Q: What is acute sinusitis, and what are the common infectious agents?
A: Acute sinusitis is an inflammation of the mucous membranes of the paranasal sinuses, typically caused by Streptococcus pneumoniae, Haemophilus influenzae, and rhinoviruses.
Q: What are the predisposing factors for acute sinusitis?
A: Predisposing factors include nasal obstruction (e.g., septal deviation or nasal polyps), recent local infection (e.g., rhinitis or dental extraction), swimming/diving, and smoking.
Q: What are the common clinical features of acute sinusitis?
A: Features include facial pain (typically frontal pressure pain worsened by bending forward), thick and purulent nasal discharge, and nasal obstruction.
Q: How is acute sinusitis generally managed?
A: Management includes analgesia, intranasal decongestants or saline (with limited evidence), intranasal corticosteroids (if symptoms persist for more than 10 days), and antibiotics in severe cases.
Q: What is the first-line antibiotic for acute sinusitis according to the BNF?

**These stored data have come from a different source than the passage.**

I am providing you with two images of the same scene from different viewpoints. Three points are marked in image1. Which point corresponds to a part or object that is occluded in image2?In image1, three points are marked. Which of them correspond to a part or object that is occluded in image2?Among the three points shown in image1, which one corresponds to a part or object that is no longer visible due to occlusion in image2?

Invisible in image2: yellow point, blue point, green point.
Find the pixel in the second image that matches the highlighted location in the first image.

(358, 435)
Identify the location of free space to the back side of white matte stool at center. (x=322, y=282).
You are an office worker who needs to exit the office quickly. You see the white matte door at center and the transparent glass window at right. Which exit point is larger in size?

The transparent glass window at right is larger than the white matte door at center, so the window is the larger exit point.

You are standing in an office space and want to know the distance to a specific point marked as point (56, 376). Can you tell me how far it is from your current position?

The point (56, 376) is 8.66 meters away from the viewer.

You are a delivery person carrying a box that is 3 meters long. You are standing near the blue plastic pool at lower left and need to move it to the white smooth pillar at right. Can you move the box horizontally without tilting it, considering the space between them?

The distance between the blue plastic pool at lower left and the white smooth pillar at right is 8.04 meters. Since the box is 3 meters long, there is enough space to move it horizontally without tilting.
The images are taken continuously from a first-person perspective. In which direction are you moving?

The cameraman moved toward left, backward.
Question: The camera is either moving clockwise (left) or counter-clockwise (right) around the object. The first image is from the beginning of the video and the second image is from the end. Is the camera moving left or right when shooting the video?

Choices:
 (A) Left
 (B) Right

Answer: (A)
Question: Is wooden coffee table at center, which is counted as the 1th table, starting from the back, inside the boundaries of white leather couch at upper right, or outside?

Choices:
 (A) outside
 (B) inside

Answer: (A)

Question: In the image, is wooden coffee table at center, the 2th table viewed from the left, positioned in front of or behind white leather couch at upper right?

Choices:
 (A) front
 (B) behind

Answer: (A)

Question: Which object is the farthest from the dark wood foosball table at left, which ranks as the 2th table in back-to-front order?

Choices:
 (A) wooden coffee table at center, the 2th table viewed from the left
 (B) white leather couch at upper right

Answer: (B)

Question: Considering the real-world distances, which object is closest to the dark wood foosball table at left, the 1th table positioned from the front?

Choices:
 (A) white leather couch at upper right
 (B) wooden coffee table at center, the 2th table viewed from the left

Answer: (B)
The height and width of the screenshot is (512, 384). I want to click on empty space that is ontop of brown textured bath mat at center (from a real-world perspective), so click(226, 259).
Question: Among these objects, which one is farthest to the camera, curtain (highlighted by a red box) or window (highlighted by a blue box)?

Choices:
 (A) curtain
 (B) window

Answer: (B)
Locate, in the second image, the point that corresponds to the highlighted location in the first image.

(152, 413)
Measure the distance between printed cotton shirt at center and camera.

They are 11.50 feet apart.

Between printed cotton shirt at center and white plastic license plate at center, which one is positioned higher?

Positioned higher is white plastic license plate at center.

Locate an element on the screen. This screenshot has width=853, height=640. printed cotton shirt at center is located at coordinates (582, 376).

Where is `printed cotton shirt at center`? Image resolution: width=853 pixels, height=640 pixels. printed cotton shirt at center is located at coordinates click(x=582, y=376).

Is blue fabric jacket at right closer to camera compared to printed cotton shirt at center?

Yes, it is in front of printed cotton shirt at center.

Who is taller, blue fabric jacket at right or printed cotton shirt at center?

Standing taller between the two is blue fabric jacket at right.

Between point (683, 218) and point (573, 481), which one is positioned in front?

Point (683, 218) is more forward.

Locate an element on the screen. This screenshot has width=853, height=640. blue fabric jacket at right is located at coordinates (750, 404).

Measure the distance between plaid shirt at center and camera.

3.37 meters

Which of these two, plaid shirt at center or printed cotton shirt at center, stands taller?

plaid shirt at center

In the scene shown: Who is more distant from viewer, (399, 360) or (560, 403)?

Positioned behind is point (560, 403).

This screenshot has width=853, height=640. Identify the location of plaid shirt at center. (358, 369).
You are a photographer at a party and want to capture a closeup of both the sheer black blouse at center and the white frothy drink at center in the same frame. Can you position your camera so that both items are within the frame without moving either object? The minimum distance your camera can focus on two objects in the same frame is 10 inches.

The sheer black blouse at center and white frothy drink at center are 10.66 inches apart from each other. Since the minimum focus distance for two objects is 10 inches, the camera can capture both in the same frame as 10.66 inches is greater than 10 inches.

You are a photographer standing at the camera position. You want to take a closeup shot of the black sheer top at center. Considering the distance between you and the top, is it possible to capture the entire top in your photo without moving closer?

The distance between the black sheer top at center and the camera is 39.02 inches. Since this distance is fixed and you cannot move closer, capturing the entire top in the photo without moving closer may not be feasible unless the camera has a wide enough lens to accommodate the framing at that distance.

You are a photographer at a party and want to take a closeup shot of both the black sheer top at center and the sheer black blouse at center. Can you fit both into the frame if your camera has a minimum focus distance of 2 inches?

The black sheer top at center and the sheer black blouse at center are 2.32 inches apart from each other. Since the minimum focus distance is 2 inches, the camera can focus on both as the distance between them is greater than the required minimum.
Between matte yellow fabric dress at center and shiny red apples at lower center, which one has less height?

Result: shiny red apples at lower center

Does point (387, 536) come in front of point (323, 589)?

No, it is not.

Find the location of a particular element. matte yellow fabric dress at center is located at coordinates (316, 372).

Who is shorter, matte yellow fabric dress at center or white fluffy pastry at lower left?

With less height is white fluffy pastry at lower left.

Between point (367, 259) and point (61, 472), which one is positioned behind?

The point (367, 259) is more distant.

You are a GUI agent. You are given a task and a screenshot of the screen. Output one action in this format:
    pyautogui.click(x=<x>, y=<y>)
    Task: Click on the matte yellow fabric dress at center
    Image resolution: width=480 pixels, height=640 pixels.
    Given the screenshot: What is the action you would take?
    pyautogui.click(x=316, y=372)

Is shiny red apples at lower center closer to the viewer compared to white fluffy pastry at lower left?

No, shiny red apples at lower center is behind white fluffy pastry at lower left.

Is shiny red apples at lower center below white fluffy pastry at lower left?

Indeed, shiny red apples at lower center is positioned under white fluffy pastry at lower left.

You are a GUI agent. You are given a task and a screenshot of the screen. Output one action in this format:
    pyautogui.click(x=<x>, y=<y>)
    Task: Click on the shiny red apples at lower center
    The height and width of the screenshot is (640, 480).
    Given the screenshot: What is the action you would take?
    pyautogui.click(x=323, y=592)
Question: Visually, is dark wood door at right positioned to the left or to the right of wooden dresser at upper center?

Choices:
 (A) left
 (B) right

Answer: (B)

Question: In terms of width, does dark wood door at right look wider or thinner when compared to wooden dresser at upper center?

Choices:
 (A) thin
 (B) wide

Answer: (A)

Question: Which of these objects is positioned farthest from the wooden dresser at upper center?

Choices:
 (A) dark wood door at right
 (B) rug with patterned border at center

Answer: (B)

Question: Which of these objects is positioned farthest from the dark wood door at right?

A: The first-line antibiotic is phenoxymethylpenicillin, with co-amoxiclav used for patients who are systemically unwell, have more serious symptoms, or are at high risk of complications.
Q: What is “double-sickening” in the context of acute sinusitis?
A: “Double-sickening” refers to a situation where an initial viral sinusitis worsens due to a secondary bacterial infection.
Q: What is allergic rhinitis, and what are the common allergens involved?
A: Allergic rhinitis is an inflammatory disorder of the nose caused by sensitization to allergens such as house dust mites and pollens from grass, trees, and weeds.
Q: How is allergic rhinitis classified, and what are the types?
A: Allergic rhinitis can be classified as seasonal (e.g., hay fever due to pollen), perennial (symptoms year-round), or occupational (due to exposure to workplace allergens).
Q: What are the common clinical features of allergic rhinitis?
A: Features include sneezing, bilateral nasal obstruction, clear nasal discharge, post-nasal drip, and nasal pruritus.
Q: How is allergic rhinitis managed in mild-to-moderate intermittent or mild persistent cases?
A: Management includes allergen avoidance and the use of oral or intranasal antihistamines.
Q: What treatment is recommended for moderate-to-severe persistent allergic rhinitis or when initial treatment is ineffective?
A: Intranasal corticosteroids are recommended, and occasionally a short course of oral corticosteroids may be needed for significant life events.
Q: What is the role of nasal decongestants in the management of allergic rhinitis?
A: Short courses of topical nasal decongestants (e.g., oxymetazoline) may be used, but prolonged use should be avoided due to the risk of tachyphylaxis and rebound hypertrophy (rhinitis medicamentosa).
Q: What is an audiogram, and when is it typically used?
A: An audiogram is a test used to assess hearing difficulties, and it is usually the first-line investigation when a patient complains of hearing issues.